3. Boredom or Stress

When you leave dogs alone in the house for a long time, they naturally find ways to entertain themselves. It applies mainly to dogs who spend more time outdoors. Some puppies usually eat dirt simply out of pure boredom.

Much like humans, dogs need activities. They need to play and socialization. Someone to interact with them. Eating dirt is sometimes a sign that your dog lacked social interaction. Leaving your dog alone can be stressful for them. So, eating dirt is merely a way to pass the time, to relieve stress, or lessen the separation anxiety until you return.


4. Tasty Dirt

A less alarming reason that may be causing your dog is trying to reach for something delicious like hamburger grease under the grill. Or small pieces of bones buried in the sand. It is best to check what the dog is trying to get.


5. A Stomach Upset

It occurs not only with dogs but with cats as well. Studies show that clay dirt may help in detoxification, help with parasites and relieve stomach upset. It is possible that by eating dirt, the dog is instinctively trying to reduce whatever is causing the stomach upset and sooth its digestive tract.


6. Eating dirt can be a learned behavior

From the time they are small puppies, dogs are continually checking on the world by using their senses. It can include their mouth. If they eat dirt while they are young and not discouraged, chances are it’s going to be a lifetime habit.


What Are the Solutions for Canine Geophagia?

So, if your dog is eating dirt too often or too much, here are a few things you can do.
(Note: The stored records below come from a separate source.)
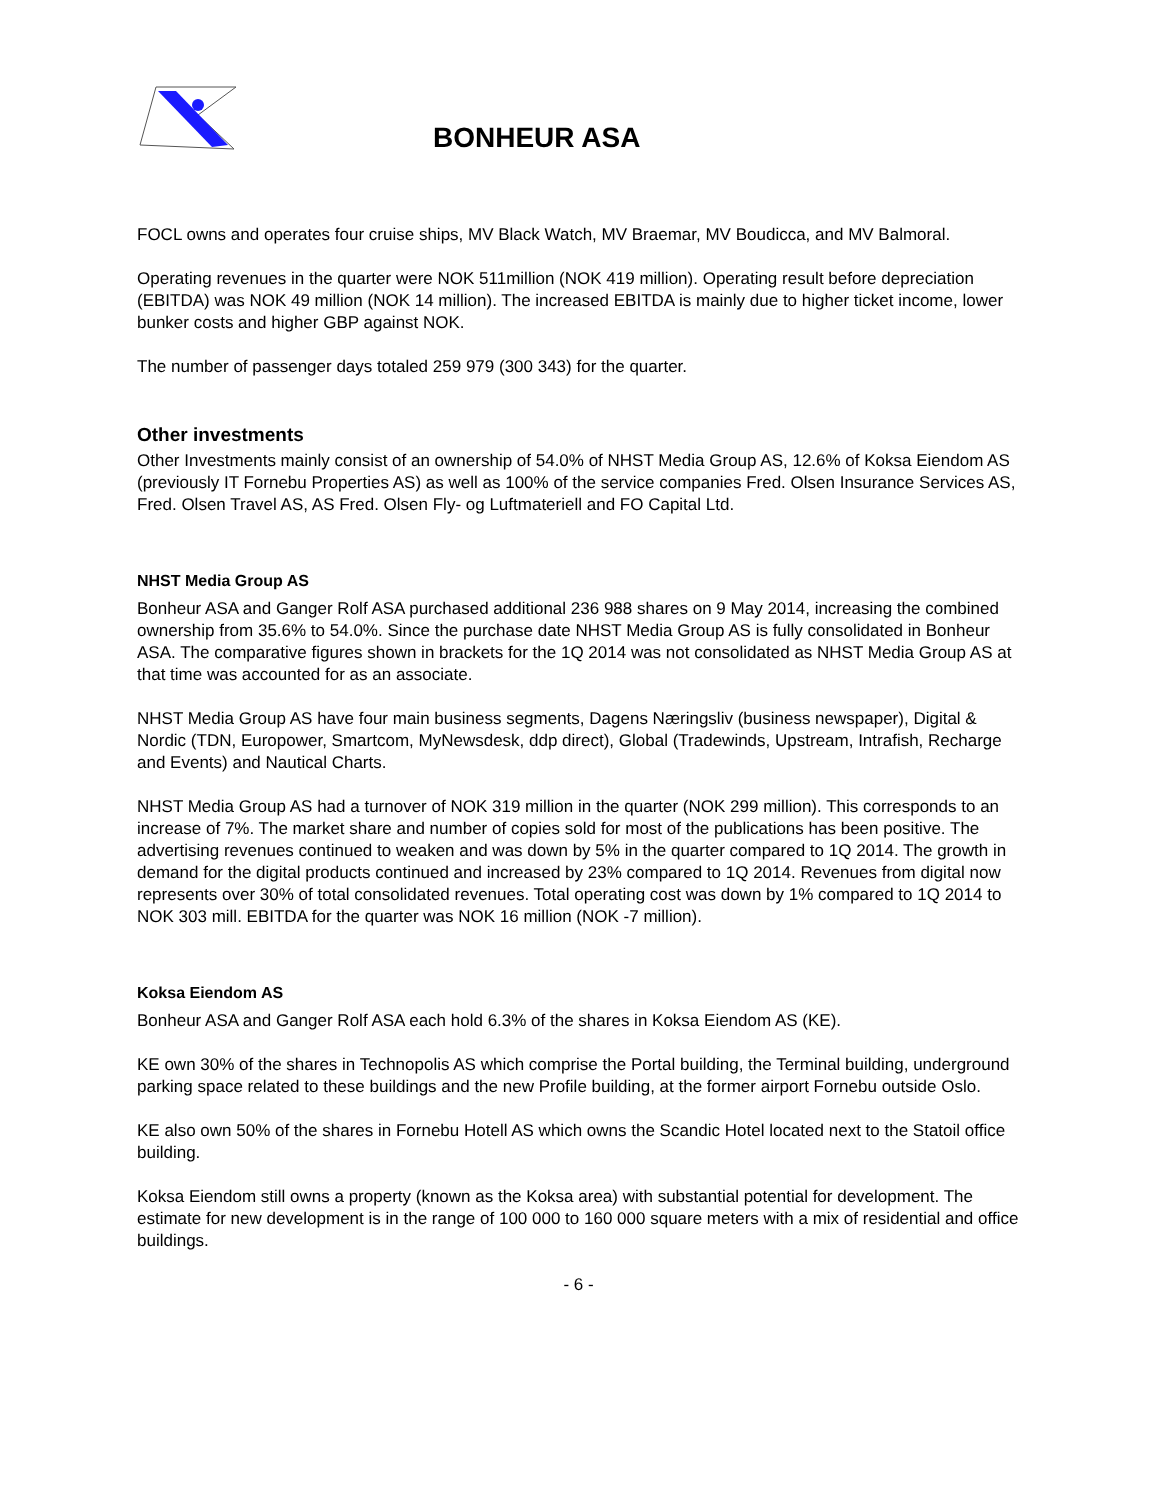BONHEUR ASA
FOCL owns and operates four cruise ships, MV Black Watch, MV Braemar, MV Boudicca, and MV Balmoral.
Operating revenues in the quarter were NOK 511million (NOK 419 million). Operating result before depreciation (EBITDA) was NOK 49 million (NOK 14 million). The increased EBITDA is mainly due to higher ticket income, lower bunker costs and higher GBP against NOK.
The number of passenger days totaled 259 979 (300 343) for the quarter.
Other investments
Other Investments mainly consist of an ownership of 54.0% of NHST Media Group AS, 12.6% of Koksa Eiendom AS (previously IT Fornebu Properties AS) as well as 100% of the service companies Fred. Olsen Insurance Services AS, Fred. Olsen Travel AS, AS Fred. Olsen Fly- og Luftmateriell and FO Capital Ltd.
NHST Media Group AS
Bonheur ASA and Ganger Rolf ASA purchased additional 236 988 shares on 9 May 2014, increasing the combined ownership from 35.6% to 54.0%. Since the purchase date NHST Media Group AS is fully consolidated in Bonheur ASA. The comparative figures shown in brackets for the 1Q 2014 was not consolidated as NHST Media Group AS at that time was accounted for as an associate.
NHST Media Group AS have four main business segments, Dagens Næringsliv (business newspaper), Digital & Nordic (TDN, Europower, Smartcom, MyNewsdesk, ddp direct), Global (Tradewinds, Upstream, Intrafish, Recharge and Events) and Nautical Charts.
NHST Media Group AS had a turnover of NOK 319 million in the quarter (NOK 299 million). This corresponds to an increase of 7%. The market share and number of copies sold for most of the publications has been positive. The advertising revenues continued to weaken and was down by 5% in the quarter compared to 1Q 2014. The growth in demand for the digital products continued and increased by 23% compared to 1Q 2014. Revenues from digital now represents over 30% of total consolidated revenues. Total operating cost was down by 1% compared to 1Q 2014 to NOK 303 mill. EBITDA for the quarter was NOK 16 million (NOK -7 million).
Koksa Eiendom AS
Bonheur ASA and Ganger Rolf ASA each hold 6.3% of the shares in Koksa Eiendom AS (KE).
KE own 30% of the shares in Technopolis AS which comprise the Portal building, the Terminal building, underground parking space related to these buildings and the new Profile building, at the former airport Fornebu outside Oslo.
KE also own 50% of the shares in Fornebu Hotell AS which owns the Scandic Hotel located next to the Statoil office building.
Koksa Eiendom still owns a property (known as the Koksa area) with substantial potential for development. The estimate for new development is in the range of 100 000 to 160 000 square meters with a mix of residential and office buildings.
- 6 -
  • Check your pet’s gums take note of the color. If it’s either too pale or jaundiced, then you should immediately schedule a trip to the veterinarian.
  • Check on his diet. If you suspect lack of nutrient, you may want to consult a veterinary nutritionist.
  • If you notice signs of lethargy, decreased intake or weight loss, it’s best to take your dog to the vet and then let them do some lab works.
  • Keep trash bins closed and out of your dog’s reach.
  • Make sure that your dog gets enough exercise and playtime daily. Lack of this can cause boredom and may result in your dog eating dirt as a form of amusement.
  • Keep a variety of toys your dog can safely chew on when you’re not around.
  • Control his environment. He can’t eat what is not there. If the dirt eating habit occurs in one specific area, cover it to discourage the dog from repeating the behavior.



That’s it! These are the possible reasons that might be provoking your dog to eat dirt. You need to find the exact cause of this habit and then find the solution.

Dirt eating is a behavior that all dogs will manifest, at least once in their lifetime. It’s the pet owner’s responsibility to observe whether a response is beyond ordinary. If so, then there are appropriate steps to correct it.

It may take some time and energy but will be well worth it if you want the behavior to stop. Although we cannot entirely prevent a dog from experimenting on food, you can work on your own or with a professional trainer, or seek the advice of a veterinarian to develop strategies that can stop and prevent geophagia in dogs.